O Rexona-Ades, decacampeão da Superliga, embarca neste fim de semana para a Suíça, país que receberá o Mundial de Clubes a partir da próxima quarta-feira.

Com pouco tempo para comemorar o título brasileiro, o time carioca voltou aos treinos na quarta-feira com uma preocupação extra na competição: como administrar o físico de Fofão?

A levantadora, que fará sua despedida oficial das quadras no dia 24, em São Caetano do Sul, poderá enfrentar uma verdadeira maratona, aos 45 anos de idade.

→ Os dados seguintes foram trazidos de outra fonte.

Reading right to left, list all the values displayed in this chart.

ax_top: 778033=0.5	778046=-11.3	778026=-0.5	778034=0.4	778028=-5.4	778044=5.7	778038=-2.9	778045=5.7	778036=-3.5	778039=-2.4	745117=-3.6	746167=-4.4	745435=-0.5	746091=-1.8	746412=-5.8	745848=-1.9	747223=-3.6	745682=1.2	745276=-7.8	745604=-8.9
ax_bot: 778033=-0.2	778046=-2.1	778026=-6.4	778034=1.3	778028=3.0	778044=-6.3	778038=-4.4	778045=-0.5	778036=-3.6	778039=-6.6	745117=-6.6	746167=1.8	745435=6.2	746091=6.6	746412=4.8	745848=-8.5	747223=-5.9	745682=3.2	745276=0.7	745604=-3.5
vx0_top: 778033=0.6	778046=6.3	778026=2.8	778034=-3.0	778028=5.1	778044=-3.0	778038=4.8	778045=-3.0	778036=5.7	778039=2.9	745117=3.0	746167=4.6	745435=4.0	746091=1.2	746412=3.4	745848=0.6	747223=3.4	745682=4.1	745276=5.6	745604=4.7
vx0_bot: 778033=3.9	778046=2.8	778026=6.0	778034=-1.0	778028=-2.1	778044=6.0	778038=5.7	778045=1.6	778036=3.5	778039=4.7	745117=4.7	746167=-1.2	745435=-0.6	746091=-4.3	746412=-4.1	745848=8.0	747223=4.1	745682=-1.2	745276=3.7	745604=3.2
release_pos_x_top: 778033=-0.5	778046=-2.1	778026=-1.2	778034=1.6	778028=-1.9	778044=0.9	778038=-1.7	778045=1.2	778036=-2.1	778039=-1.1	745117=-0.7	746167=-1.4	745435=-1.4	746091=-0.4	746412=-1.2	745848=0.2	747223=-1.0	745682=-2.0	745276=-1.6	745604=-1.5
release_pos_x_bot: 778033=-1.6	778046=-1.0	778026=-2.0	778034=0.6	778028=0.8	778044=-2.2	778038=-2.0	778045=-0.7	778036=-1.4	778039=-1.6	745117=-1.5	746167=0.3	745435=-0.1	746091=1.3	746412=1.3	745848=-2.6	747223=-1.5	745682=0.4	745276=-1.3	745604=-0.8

Por folgar no primeiro dia de disputas, o Rexona-Ades deverá fazer quatro jogos em quatro dias: estreia contra o Volero Zurich, time da casa, na quinta, confronto com o Mirador, da República Dominicana, na sexta, valendo classificação para a semifinal. No sábado, caso fique entre os dois primeiros do grupo, algo plenamente normal, o Rexona duelará com um dos classificados da outra chave (Dínamo Krasnodar-RUS, Hisamitsu Springs-JAP ou Eczacibasi-TUR). No domingo, final ou disputa do terceiro lugar.

O desejo do Rexona é poupar sua capitã em alguns momentos, dando oportunidade para Roberta, a futura titular na próxima temporada. O mais viável é que isso aconteça no duelo com as dominicanas do Mirador, na sexta, caso a classificação esteja certa ou bem encaminhada. Assim Fofão estaria mais preservada para uma provável pedreira na semi.

Nas últimas temporadas, Fofão já recebeu um tratamento diferenciado da preparação física e da fisioterapia do Rexona. Treinos específicos e trabalhos mais longos de recuperação permitiram que ela suportasse a sequência de jogos da Superliga, que no máximo chegava a três partidas por semana.